A Contra Costa Country resident commuting to and from work in San Francisco last week may have exposed some BART riders to measles, health officials said today.
Officials with Contra Costa Health Services and the San Francisco Department of Public Health said risk of contracting measles by being exposed to the disease on BART is low, but riders should nonetheless be aware of the situation.
The person traveled between the Lafayette and Montgomery BART stations during the morning and evening commutes from 6 a.m. to 8 a.m. and from 7 p.m. to 9 p.m. last Wednesday, Thursday and Friday. The person also spent time at E&O Kitchen and Bar, a restaurant located at 314 Sutter St. in San Francisco, on Feb. 4 between 5:30 p.m. and 7:30 p.m.
People who are vaccinated or have had measles are unlikely to catch the disease, health officials said. However, those who have not previously been vaccinated are at high risk if exposed.
It's the first confirmed case of measles in Contra Costa County since the statewide outbreak in December, county health officials said.
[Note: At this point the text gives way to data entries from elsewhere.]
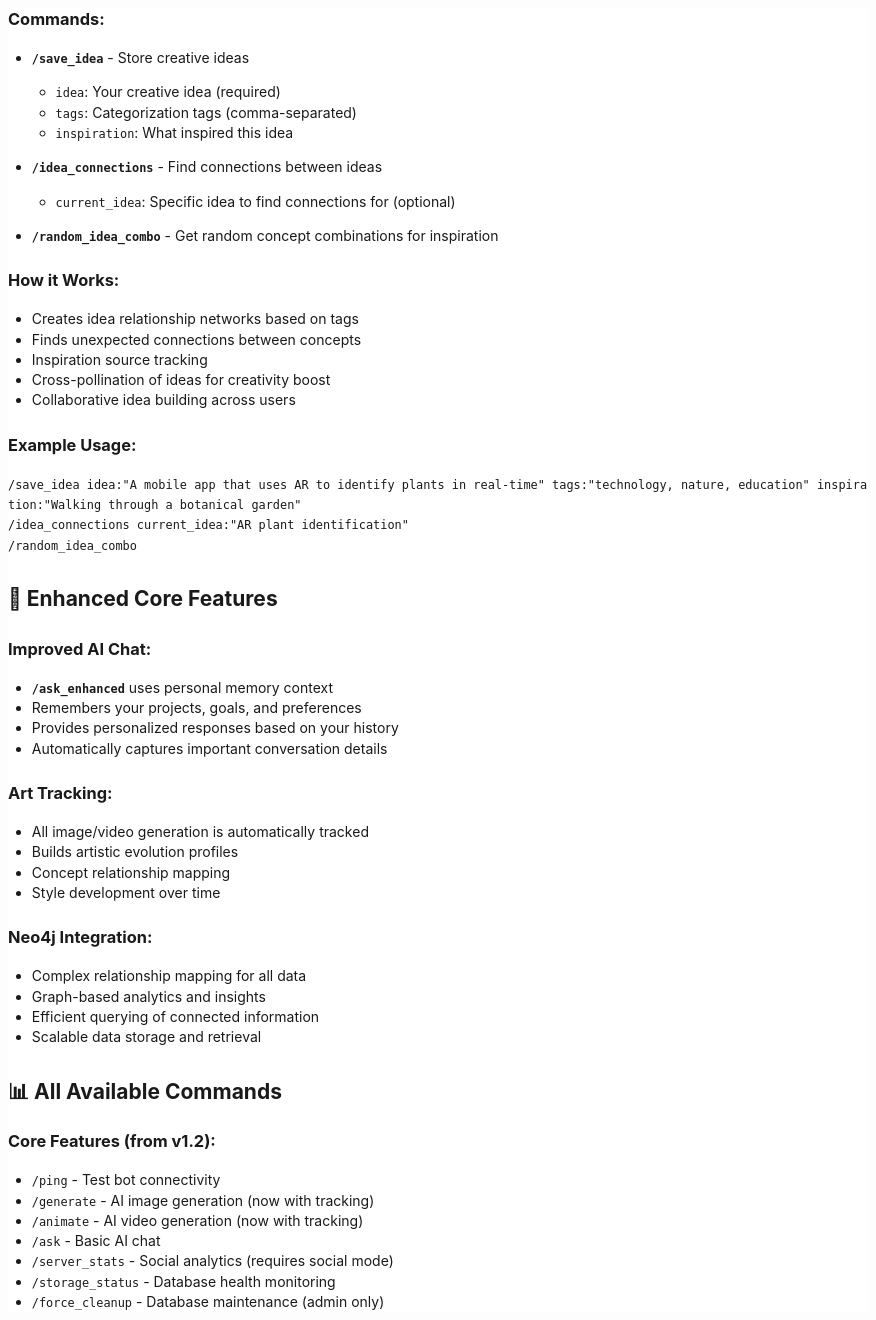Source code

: ### Commands:
- **`/save_idea`** - Store creative ideas
  - `idea`: Your creative idea (required)
  - `tags`: Categorization tags (comma-separated)
  - `inspiration`: What inspired this idea

- **`/idea_connections`** - Find connections between ideas
  - `current_idea`: Specific idea to find connections for (optional)

- **`/random_idea_combo`** - Get random concept combinations for inspiration

### How it Works:
- Creates idea relationship networks based on tags
- Finds unexpected connections between concepts
- Inspiration source tracking
- Cross-pollination of ideas for creativity boost
- Collaborative idea building across users

### Example Usage:
```
/save_idea idea:"A mobile app that uses AR to identify plants in real-time" tags:"technology, nature, education" inspiration:"Walking through a botanical garden"
/idea_connections current_idea:"AR plant identification"
/random_idea_combo
```

## 🔧 Enhanced Core Features

### Improved AI Chat:
- **`/ask_enhanced`** uses personal memory context
- Remembers your projects, goals, and preferences
- Provides personalized responses based on your history
- Automatically captures important conversation details

### Art Tracking:
- All image/video generation is automatically tracked
- Builds artistic evolution profiles
- Concept relationship mapping
- Style development over time

### Neo4j Integration:
- Complex relationship mapping for all data
- Graph-based analytics and insights  
- Efficient querying of connected information
- Scalable data storage and retrieval

## 📊 All Available Commands

### Core Features (from v1.2):
- `/ping` - Test bot connectivity
- `/generate` - AI image generation (now with tracking)
- `/animate` - AI video generation (now with tracking) 
- `/ask` - Basic AI chat
- `/server_stats` - Social analytics (requires social mode)
- `/storage_status` - Database health monitoring
- `/force_cleanup` - Database maintenance (admin only)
The state reported 107 measles cases on Monday, in the outbreak that began in late December.
Measles is a highly contagious illness, and if someone coughs or sneezes, virus droplets linger in the air and on surfaces up to two hours. Because BART trains circulate through the system, anyone who used BART during that time could have been exposed.
"Measles is circulating in the Bay Area and we don’t know yet where this person was exposed,” said Erika Jenssen, Communicable Disease Program Chief with Contra Costa Public Health.
“The ongoing measles outbreak in California highlights the need for people to be vaccinated, and this is just another example of how interconnected our region is and how important it is for everyone to be up to date on their immunizations.”